[[ Provided information open ]]
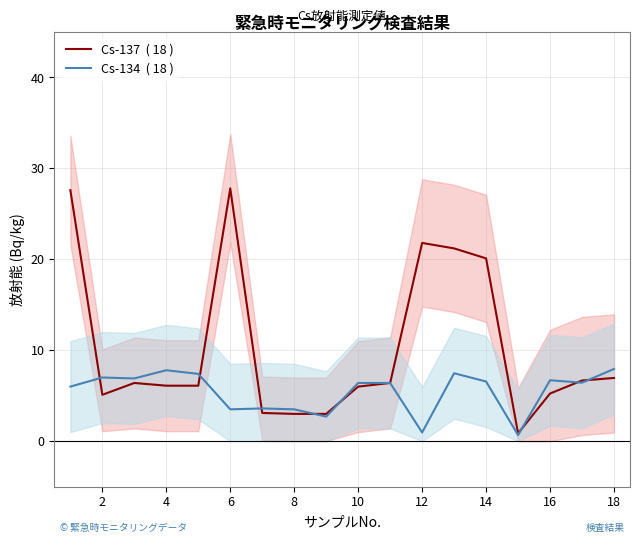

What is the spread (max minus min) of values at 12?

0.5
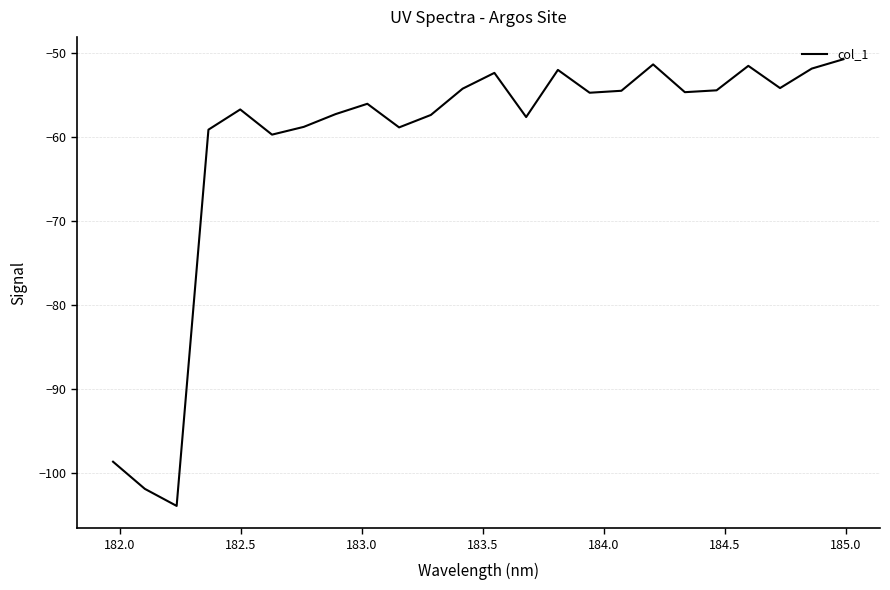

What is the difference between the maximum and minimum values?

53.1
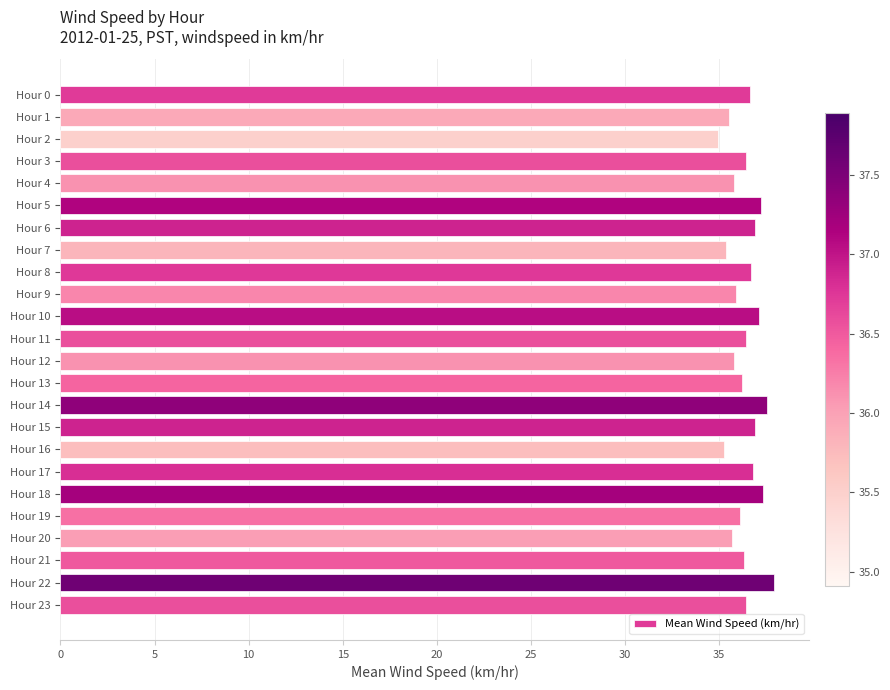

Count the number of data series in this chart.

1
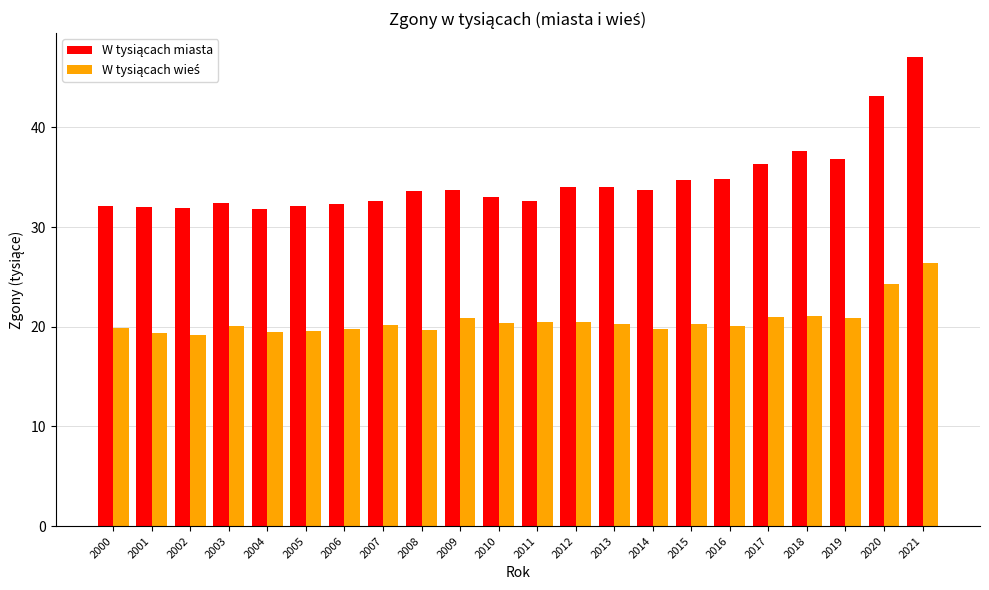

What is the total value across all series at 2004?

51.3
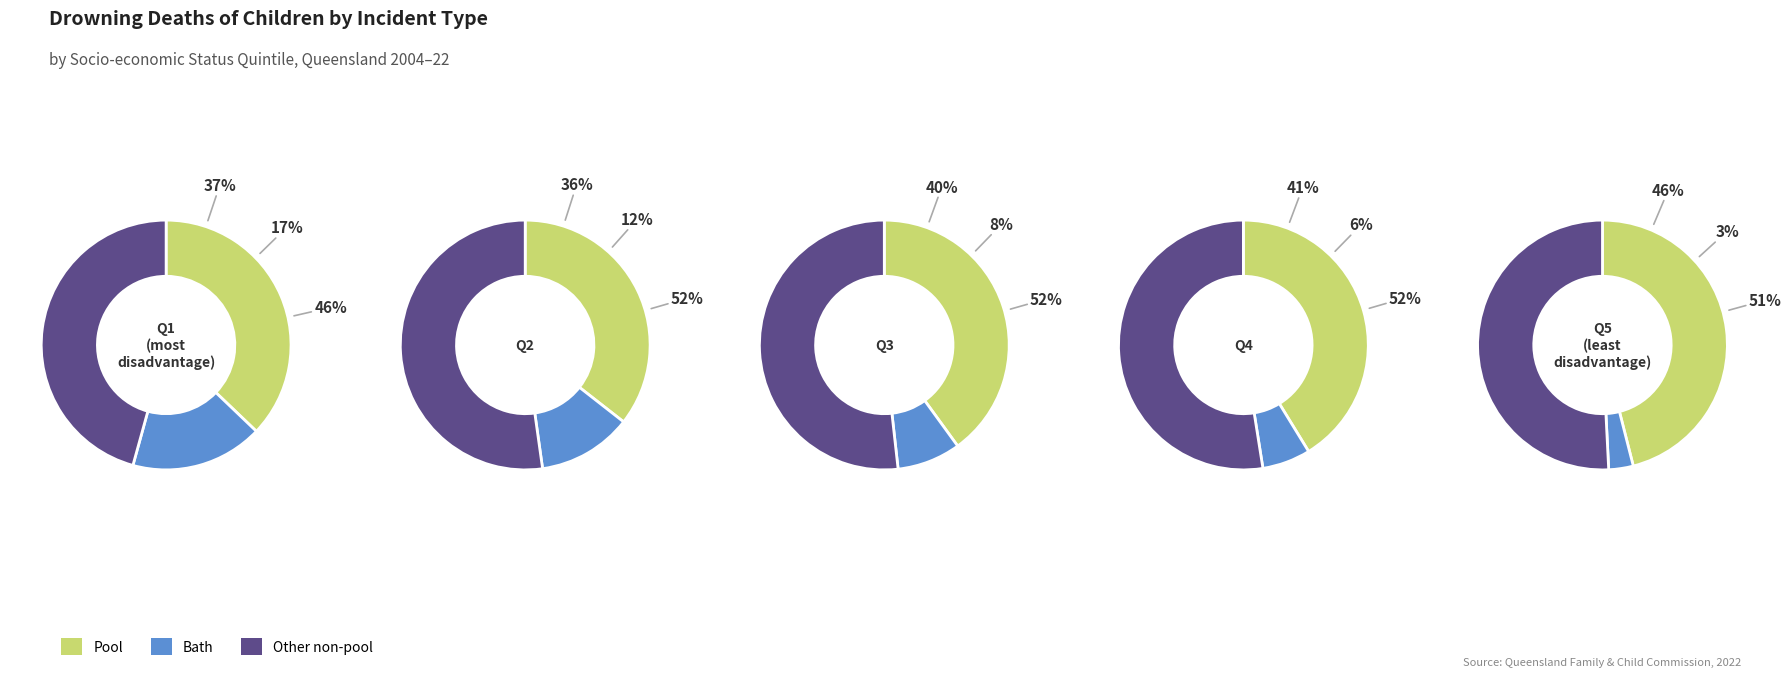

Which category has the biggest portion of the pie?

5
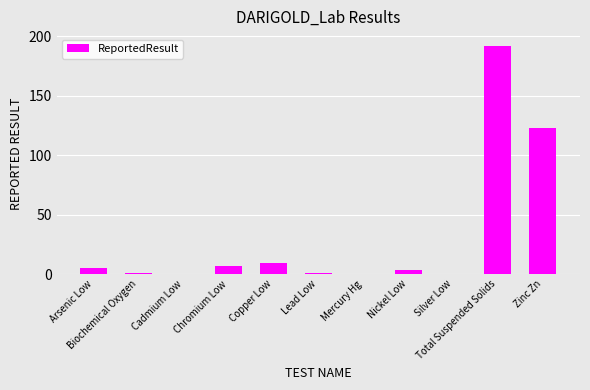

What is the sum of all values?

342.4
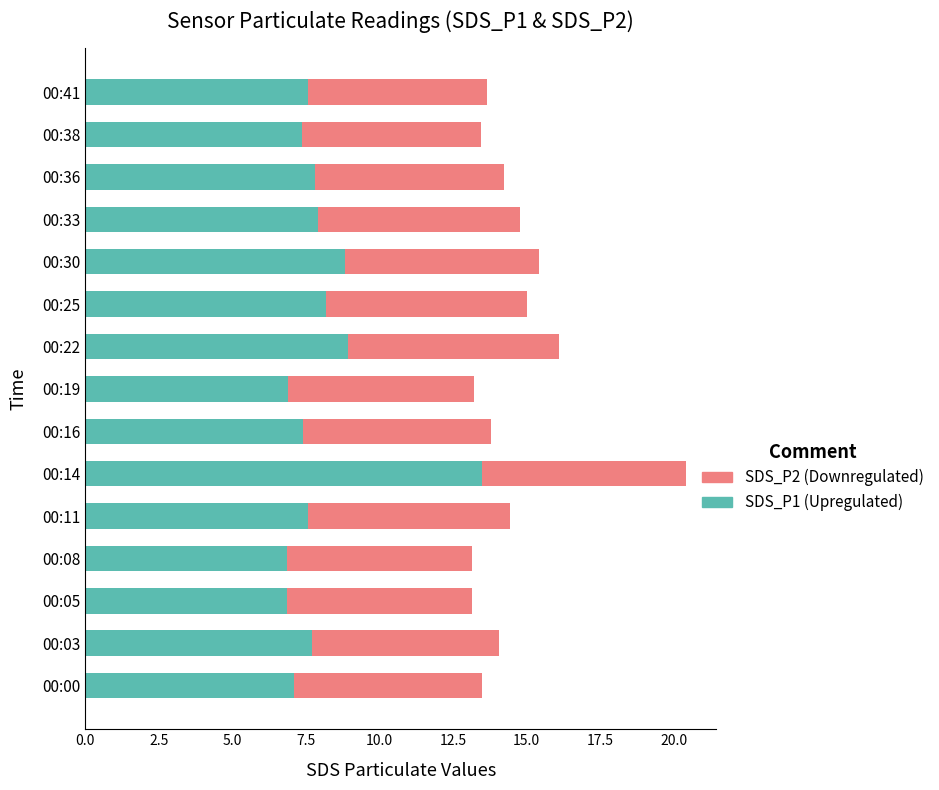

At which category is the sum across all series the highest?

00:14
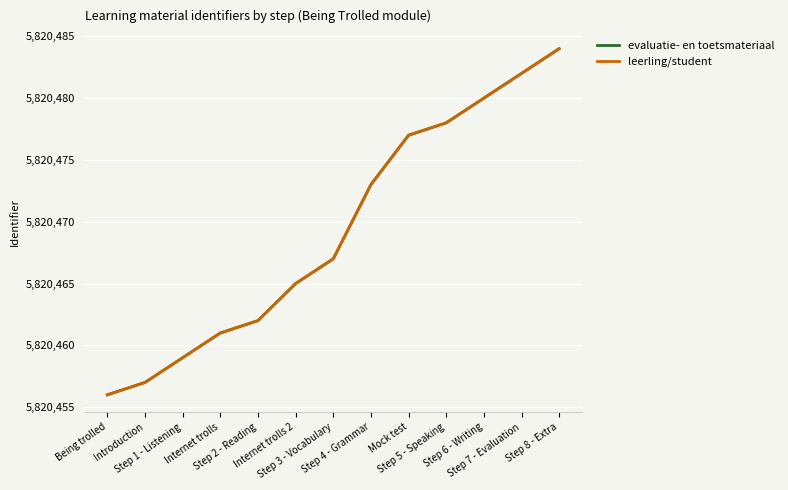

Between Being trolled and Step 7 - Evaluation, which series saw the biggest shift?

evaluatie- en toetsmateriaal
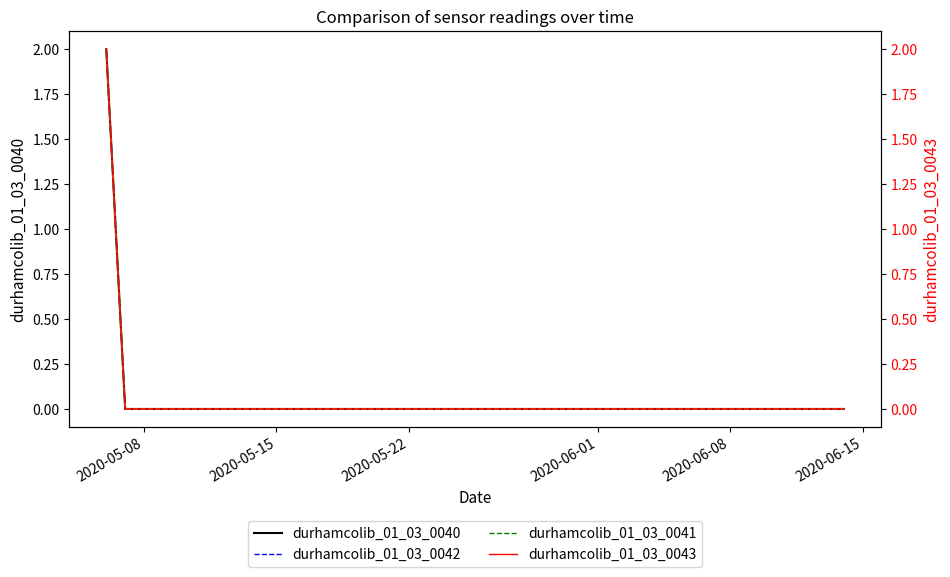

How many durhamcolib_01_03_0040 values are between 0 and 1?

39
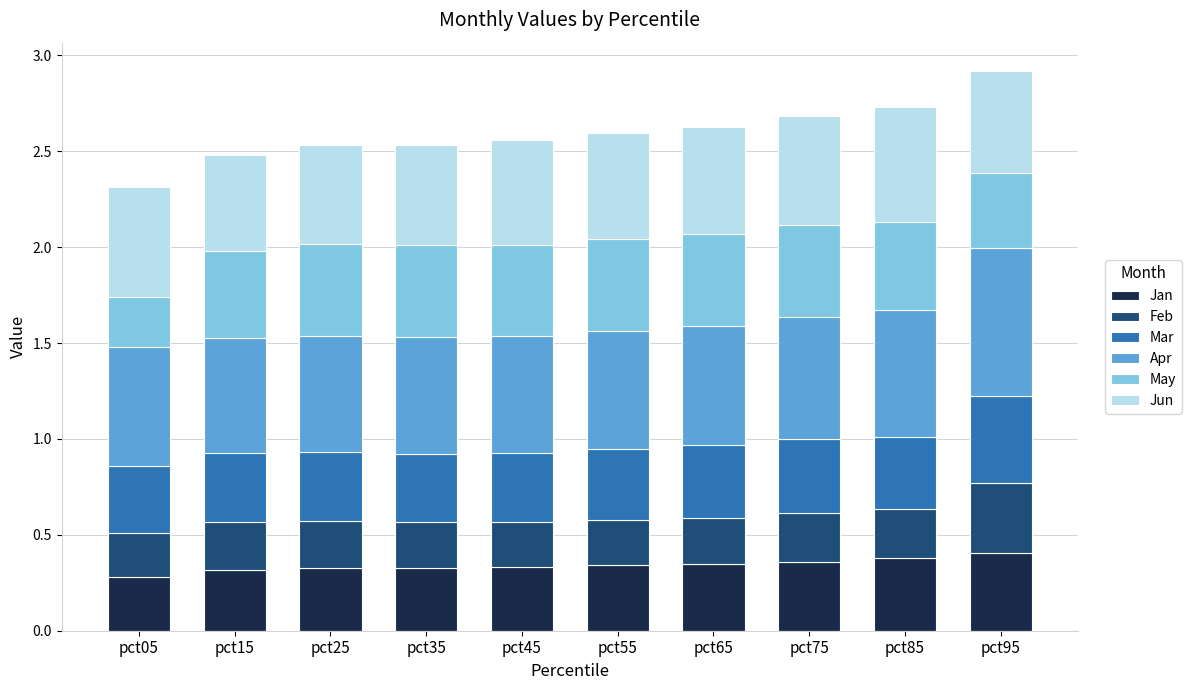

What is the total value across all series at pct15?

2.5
[[ Provided information closed ]]
* **About this exercise**:
Copy every one of the records above word for word, but leave out the pictures.

* **Response to the task**:
What is the spread (max minus min) of values at 12?

0.5

What is the difference between the maximum and minimum values?

53.1

Count the number of data series in this chart.

1

What is the total value across all series at 2004?

51.3

Which category has the biggest portion of the pie?

5

What is the sum of all values?

342.4

At which category is the sum across all series the highest?

00:14

Between Being trolled and Step 7 - Evaluation, which series saw the biggest shift?

evaluatie- en toetsmateriaal

How many durhamcolib_01_03_0040 values are between 0 and 1?

39

What is the total value across all series at pct15?

2.5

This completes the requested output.